» Task details: A line belongs in the answer if it contains "rooms"; copy every such line from the entries below.
** Opening Study material block **
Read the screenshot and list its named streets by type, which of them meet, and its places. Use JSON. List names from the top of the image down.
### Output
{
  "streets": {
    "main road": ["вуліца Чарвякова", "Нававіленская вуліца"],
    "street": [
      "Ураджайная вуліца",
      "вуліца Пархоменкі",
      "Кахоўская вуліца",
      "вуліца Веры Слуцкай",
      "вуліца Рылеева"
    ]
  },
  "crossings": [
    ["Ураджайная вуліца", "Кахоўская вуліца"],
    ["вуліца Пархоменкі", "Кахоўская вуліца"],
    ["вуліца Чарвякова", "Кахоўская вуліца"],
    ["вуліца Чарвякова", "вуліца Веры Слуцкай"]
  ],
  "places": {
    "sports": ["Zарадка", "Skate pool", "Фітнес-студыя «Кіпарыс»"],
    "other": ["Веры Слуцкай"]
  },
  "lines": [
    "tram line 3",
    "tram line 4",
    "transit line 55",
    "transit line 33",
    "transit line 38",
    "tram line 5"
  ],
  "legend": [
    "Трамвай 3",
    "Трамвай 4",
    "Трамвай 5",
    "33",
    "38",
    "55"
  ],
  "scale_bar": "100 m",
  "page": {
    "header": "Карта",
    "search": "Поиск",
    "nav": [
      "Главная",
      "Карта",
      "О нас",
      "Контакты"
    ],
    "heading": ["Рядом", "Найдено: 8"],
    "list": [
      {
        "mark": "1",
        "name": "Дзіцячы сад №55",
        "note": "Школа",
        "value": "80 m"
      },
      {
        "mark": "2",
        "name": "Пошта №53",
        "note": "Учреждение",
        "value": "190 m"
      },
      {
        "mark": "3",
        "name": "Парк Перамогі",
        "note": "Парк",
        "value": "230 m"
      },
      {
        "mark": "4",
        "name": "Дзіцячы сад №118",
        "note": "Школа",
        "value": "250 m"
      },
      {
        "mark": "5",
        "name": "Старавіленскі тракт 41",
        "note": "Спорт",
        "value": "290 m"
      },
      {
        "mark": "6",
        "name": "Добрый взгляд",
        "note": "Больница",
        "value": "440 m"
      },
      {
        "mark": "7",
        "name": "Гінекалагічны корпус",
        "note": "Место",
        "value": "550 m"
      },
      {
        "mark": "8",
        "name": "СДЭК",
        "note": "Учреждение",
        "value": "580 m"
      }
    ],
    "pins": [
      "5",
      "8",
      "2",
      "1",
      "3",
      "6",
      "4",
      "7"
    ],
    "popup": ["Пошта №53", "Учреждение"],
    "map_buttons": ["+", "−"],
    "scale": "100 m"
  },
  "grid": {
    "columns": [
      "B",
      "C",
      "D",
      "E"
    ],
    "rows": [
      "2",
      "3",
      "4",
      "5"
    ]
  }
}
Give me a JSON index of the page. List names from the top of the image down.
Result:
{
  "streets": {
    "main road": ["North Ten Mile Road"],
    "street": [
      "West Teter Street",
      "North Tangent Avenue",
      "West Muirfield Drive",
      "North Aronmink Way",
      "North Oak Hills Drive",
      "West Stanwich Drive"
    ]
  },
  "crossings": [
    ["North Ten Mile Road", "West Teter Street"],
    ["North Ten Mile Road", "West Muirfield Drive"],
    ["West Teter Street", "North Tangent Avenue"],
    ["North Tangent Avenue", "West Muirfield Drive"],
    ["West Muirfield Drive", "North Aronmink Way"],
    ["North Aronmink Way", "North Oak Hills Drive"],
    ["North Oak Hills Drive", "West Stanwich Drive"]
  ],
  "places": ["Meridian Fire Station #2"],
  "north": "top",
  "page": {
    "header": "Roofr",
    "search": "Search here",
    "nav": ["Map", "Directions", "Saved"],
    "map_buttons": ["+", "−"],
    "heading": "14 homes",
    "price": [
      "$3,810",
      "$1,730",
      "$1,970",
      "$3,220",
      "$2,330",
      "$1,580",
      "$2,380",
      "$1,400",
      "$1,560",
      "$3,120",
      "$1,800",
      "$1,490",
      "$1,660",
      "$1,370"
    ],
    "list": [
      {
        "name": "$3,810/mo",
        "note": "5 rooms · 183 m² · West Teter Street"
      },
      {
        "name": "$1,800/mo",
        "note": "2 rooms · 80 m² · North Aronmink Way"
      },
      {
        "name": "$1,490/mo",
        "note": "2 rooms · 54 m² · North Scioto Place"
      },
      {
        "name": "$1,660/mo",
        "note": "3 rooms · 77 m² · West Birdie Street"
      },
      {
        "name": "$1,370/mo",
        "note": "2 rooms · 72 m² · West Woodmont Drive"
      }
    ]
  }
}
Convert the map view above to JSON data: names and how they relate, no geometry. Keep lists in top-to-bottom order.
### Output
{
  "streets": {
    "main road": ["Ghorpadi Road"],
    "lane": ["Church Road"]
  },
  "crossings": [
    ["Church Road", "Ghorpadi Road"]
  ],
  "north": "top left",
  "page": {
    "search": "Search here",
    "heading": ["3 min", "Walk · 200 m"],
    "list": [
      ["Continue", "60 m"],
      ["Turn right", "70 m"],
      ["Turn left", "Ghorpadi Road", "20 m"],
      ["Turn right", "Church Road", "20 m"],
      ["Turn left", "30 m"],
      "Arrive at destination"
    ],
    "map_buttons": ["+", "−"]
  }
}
** Closing Study material block **
» Written response:
        "note": "5 rooms · 183 m² · West Teter Street"
        "note": "2 rooms · 80 m² · North Aronmink Way"
        "note": "2 rooms · 54 m² · North Scioto Place"
        "note": "3 rooms · 77 m² · West Birdie Street"
        "note": "2 rooms · 72 m² · West Woodmont Drive"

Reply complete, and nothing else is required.